# Stages power meter on Hollowgrams



## nordy643 (Aug 3, 2012)

Looking at a Stages PM Hollowgram Si crank...but I have one possibly really stupid question: You're required to order a brand new left crank arm from Stages but if you already have a full set what do you do with the non-Stages left arm once the new arm is installed?

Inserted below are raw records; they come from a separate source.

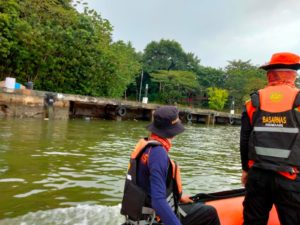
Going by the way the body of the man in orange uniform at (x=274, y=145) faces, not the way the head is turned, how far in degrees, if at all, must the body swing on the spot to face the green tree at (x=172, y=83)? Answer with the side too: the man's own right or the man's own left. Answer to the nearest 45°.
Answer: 0° — they already face it

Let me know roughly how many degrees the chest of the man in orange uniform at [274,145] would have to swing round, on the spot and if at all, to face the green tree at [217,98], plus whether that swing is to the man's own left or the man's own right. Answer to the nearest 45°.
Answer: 0° — they already face it

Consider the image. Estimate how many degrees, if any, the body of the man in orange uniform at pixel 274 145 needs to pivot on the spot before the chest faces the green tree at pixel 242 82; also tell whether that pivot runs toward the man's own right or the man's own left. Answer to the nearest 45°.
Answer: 0° — they already face it

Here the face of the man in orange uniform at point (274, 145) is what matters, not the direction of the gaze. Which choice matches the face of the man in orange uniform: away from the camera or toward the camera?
away from the camera

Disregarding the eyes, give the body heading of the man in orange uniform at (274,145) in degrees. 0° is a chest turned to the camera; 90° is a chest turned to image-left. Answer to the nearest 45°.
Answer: approximately 180°
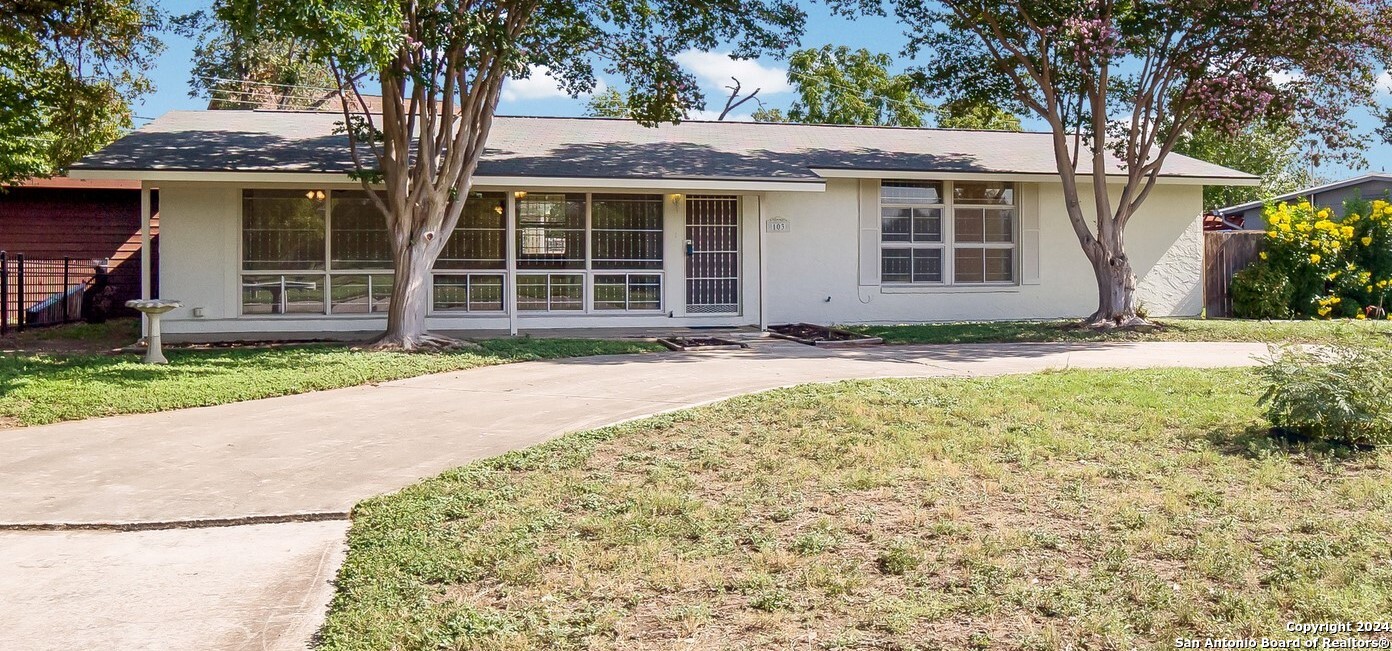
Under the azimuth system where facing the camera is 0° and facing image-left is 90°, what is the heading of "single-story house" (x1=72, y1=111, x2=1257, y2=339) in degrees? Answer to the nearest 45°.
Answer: approximately 0°

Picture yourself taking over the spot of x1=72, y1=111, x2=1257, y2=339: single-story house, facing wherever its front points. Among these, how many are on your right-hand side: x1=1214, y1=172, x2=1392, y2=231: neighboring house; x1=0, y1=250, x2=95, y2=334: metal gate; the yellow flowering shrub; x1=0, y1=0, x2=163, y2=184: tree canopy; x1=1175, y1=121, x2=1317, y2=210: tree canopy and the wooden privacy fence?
2

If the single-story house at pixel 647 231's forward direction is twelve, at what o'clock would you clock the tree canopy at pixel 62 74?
The tree canopy is roughly at 3 o'clock from the single-story house.

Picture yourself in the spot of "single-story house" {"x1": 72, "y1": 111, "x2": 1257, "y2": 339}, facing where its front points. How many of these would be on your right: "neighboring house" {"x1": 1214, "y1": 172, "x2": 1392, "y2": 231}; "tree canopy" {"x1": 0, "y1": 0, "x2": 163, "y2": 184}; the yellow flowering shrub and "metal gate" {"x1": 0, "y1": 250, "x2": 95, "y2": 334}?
2

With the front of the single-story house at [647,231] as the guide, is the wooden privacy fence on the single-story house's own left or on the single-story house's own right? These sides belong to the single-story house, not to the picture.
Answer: on the single-story house's own left

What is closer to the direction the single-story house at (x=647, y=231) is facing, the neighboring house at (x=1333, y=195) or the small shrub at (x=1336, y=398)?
the small shrub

Google did not shed any light on this.


----------



## MMsRepBike (Apr 1, 2014)

I put mine on the shelf.
Just sits there, hanging out.


----------



## veloci1 (Nov 29, 2005)

mine is in my garage. you can try selling it, but, you might as well keep it just in case the Stages needs to be send out for work or repairs.


----------



## spdntrxi (Jul 25, 2013)

veloci1 said:


> mine is in my garage. you can try selling it, but, you might as well keep it just in case the Stages needs to be send out for work or repairs.


that's a good point.. I got the whole crankset from stages.. so no spare for me, but I do search for the left arm on ebay


----------



## cutty (May 28, 2014)

MMsRepBike said:


> I put mine on the shelf.
> Just sits there, hanging out.


so how do you like the stages on hollowgram? waiting for it to install on my SISL2 crank.


----------



## nordy643 (Aug 3, 2012)

MMsRepBike said:


> I put mine on the shelf.
> Just sits there, hanging out.


I'm going to need to find a better use for it I think, like maybe a Christmas ornament or something


----------